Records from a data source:
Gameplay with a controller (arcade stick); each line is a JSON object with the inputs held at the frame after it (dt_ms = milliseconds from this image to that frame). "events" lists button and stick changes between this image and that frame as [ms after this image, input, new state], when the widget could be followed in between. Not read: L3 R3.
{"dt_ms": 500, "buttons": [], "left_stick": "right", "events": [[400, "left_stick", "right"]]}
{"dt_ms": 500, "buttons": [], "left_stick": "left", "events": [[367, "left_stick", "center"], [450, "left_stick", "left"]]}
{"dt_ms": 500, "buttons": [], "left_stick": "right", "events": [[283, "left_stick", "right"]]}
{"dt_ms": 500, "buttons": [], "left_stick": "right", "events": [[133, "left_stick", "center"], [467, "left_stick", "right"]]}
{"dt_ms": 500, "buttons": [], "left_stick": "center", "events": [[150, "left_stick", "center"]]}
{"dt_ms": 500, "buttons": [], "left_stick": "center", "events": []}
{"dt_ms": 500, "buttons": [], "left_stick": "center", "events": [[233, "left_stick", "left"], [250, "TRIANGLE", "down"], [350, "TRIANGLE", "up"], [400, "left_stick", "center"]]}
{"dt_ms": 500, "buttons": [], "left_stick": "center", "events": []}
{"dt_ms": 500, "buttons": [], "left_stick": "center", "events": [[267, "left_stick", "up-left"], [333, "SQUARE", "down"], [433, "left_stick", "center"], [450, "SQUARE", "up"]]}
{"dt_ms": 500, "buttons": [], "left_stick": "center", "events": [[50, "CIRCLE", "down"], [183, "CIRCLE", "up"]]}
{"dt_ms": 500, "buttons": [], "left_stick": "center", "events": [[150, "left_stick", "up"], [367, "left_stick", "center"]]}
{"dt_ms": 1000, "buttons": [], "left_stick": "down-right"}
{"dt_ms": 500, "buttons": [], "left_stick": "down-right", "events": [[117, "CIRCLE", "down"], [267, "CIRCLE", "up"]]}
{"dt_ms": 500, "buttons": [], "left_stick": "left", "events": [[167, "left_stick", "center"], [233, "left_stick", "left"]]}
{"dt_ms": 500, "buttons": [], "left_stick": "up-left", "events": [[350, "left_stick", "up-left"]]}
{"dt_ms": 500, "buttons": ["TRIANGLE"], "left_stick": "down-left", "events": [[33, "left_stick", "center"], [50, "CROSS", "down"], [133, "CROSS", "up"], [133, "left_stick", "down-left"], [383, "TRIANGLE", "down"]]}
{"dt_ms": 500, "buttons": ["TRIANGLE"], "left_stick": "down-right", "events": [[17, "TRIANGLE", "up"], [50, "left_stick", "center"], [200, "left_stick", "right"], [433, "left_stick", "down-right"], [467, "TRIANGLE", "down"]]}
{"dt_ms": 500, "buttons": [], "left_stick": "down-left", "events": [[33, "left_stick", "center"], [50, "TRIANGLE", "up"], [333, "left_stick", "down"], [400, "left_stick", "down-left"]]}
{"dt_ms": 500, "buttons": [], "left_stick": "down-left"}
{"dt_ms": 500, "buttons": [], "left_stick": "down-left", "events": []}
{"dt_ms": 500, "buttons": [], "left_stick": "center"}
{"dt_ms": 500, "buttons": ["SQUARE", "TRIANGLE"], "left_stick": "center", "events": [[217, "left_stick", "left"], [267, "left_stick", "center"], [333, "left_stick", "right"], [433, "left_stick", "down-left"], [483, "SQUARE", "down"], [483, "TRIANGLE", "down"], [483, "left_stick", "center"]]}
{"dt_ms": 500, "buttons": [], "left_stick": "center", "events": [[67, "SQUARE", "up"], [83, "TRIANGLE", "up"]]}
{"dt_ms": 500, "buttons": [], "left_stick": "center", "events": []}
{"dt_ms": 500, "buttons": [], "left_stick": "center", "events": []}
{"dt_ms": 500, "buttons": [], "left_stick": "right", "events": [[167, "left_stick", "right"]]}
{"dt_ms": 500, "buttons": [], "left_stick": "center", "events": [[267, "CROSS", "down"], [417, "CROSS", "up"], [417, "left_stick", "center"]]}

### [Work to complete]
Determine how many lines above hold the word "down", then give only that number.

### [Problem solution]
12